At the core of Utopian belief is that folks will “do the right thing.”  So, purchasers of flexi-fuel vehicles were expected to purchase E85, even from filling stations some distance away, ignoring the fuel consumption getting there and back.  Then word filtered through that E85 delivered 28 percent fewer miles per gallon.  In short, it was more expensive to use and harder to find.  They started filling up with regular gasoline because the flexi-fuel vehicle allowed that; filling stations noted the drop in volume and stopped stocking E85.

In time, it became apparent that the federal policy and legislation underestimated, or ignored, the fact that even in the US only market-based policies function.  Into this nightmare scenario stepped in Prof.

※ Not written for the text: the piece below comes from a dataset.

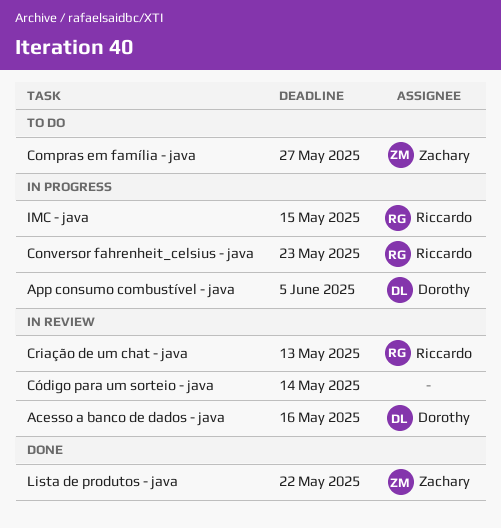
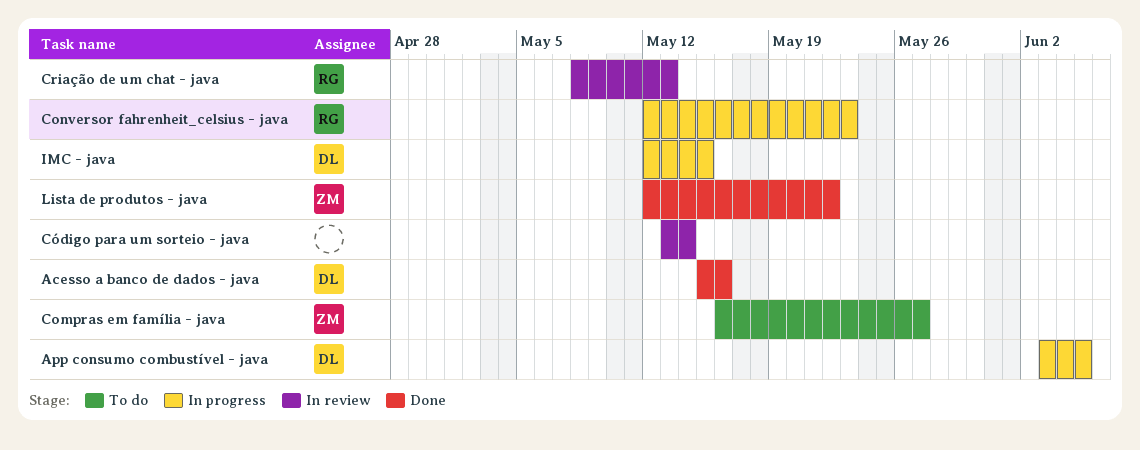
Acesso a banco de dados - java, status: In review -> Done
IMC - java, owner: Riccardo -> Dorothy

Wunderbahr from a prestigious eastern university, with an engine design that delivered a small car running  on E85, delivering fuel economy and the muscle of a larger vehicle.  The design took advantage of the high octane number of ethanol (113 versus 87 for regular gasoline), which allowed effectively high compression ratios, which in turn improved the efficiency of combustion.  The result was elimination of the gas mileage penalty from using ethanol, increased power for an engine of given size, and retention of the improved emissions associated with ethanol usage.

Auto makers vied with each other to retool and produce these cars without any federal incentive because the public actually wanted them.  Fuel distributors rushed to install E85 pumps and realized that this was simply achieved by eliminating one grade of fuel.  They came to the realization that all vehicles on the road today specify either 87 or 91 octane.  A third grade was not needed, and the third pump was now available with modification to dispense E85.  The US government, not wanting to be left out of this, set policies to further these steps.  Ethanol from sources non competitive with agriculture became cheaply available.  All was well again.

And then they elected a new President who resolved never again to set policy that was not market-based.  The country united behind him on this and it was never quite the same again.  The country was henceforth known as the United States.